The XFX DD R9 290X 1000M is more or less what the reference R9 290X should have been all along; It is a lot quieter than the reference card and it offers superior performance.
The biggest selling point of the XFX card is of course the cooler, which allows it to make better use of the GPU even at stock clocks. We are happy to report that the XFX card managed to maintain a 1000MHz GPU clock throughout the test.
The Ghost 2.0 cooler delivers great performance, keeping the card about 17 degrees cooler than the reference cooler in most scenarios. If you care about aesthetics, the card looks great, too. We think it’s the best looking 290-series card to date, but that’s just our subjective opinion.
Although it is not silent, it is not too noisy even for long gaming sessions.

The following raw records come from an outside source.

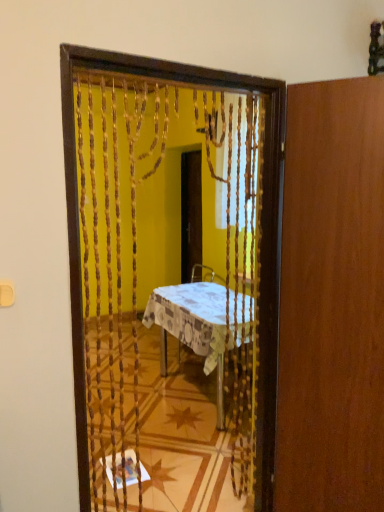
Question: From a real-world perspective, is patterned fabric table at center on top of wooden screen door at center?

Choices:
 (A) yes
 (B) no

Answer: (B)

Question: Is patterned fabric table at center shorter than wooden screen door at center?

Choices:
 (A) no
 (B) yes

Answer: (B)

Question: Are patterned fabric table at center and wooden screen door at center making contact?

Choices:
 (A) no
 (B) yes

Answer: (A)

Question: Is patterned fabric table at center facing away from wooden screen door at center?

Choices:
 (A) no
 (B) yes

Answer: (A)

Question: Is wooden screen door at center surrounded by patterned fabric table at center?

Choices:
 (A) no
 (B) yes

Answer: (A)

Question: Considering the positions of wooden door at right and wooden screen door at center in the image, is wooden door at right taller or shorter than wooden screen door at center?

Choices:
 (A) short
 (B) tall

Answer: (B)

Question: Visually, is wooden door at right positioned to the left or to the right of wooden screen door at center?

Choices:
 (A) left
 (B) right

Answer: (B)

Question: In terms of width, does wooden door at right look wider or thinner when compared to wooden screen door at center?

Choices:
 (A) thin
 (B) wide

Answer: (B)

Question: From a real-world perspective, is wooden door at right physically located above or below wooden screen door at center?

Choices:
 (A) below
 (B) above

Answer: (A)

Question: Is point (322, 323) positioned closer to the camera than point (114, 194)?

Choices:
 (A) closer
 (B) farther

Answer: (B)

Question: Is wooden door at right spatially inside wooden beaded curtain at center, or outside of it?

Choices:
 (A) inside
 (B) outside

Answer: (B)

Question: Would you say wooden door at right is to the left or to the right of wooden beaded curtain at center in the picture?

Choices:
 (A) left
 (B) right

Answer: (B)

Question: Considering the positions of wooden door at right and wooden beaded curtain at center in the image, is wooden door at right bigger or smaller than wooden beaded curtain at center?

Choices:
 (A) big
 (B) small

Answer: (A)

Question: Is wooden screen door at center taller or shorter than patterned fabric table at center?

Choices:
 (A) tall
 (B) short

Answer: (A)

Question: From a real-world perspective, is wooden screen door at center physically located above or below patterned fabric table at center?

Choices:
 (A) below
 (B) above

Answer: (B)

In terms of noise, it is roughly on par with the GTX 780 Ti, which has a very good stock cooler.
Overall the XFX card on reference clocks delivers up to 11 percent performance boost over the reference R9 290X card with the Standard BIOS. In other words, it delivers Über performance without the noise.
There is some potential for overclocking, too, nothing spectacular but it can make a difference. Given its performance at stock clocks, we assume many users simply won’t bother anyway, since it is not easy to push AMD’s Hawaii to its limits with current games.

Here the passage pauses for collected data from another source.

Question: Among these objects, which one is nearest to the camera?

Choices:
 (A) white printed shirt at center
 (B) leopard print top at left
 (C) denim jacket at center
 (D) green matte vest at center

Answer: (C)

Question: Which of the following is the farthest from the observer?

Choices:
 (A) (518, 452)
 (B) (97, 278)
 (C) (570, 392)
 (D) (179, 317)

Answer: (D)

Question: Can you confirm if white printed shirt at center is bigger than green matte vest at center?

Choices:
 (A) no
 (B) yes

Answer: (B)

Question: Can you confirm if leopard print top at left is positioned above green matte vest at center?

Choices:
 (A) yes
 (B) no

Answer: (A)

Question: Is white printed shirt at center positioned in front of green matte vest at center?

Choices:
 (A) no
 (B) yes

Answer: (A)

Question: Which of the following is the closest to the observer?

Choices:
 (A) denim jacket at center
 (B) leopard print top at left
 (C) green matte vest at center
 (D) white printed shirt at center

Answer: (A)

To sum up, the XFX card offers same performance as the R9 290X in Über mode, but thanks to its non-reference Double Dissipation cooler it stays quiet. In fact, it is quieter than the reference card in Normal mode. It is also worth mentioning the Battlefield 4 bundle. In case you were not willing to pull the trigger on the reference R9 290X due to its subpar cooler, we can easily recommend the XFX DD R9 290X 1000M as a very good alternative.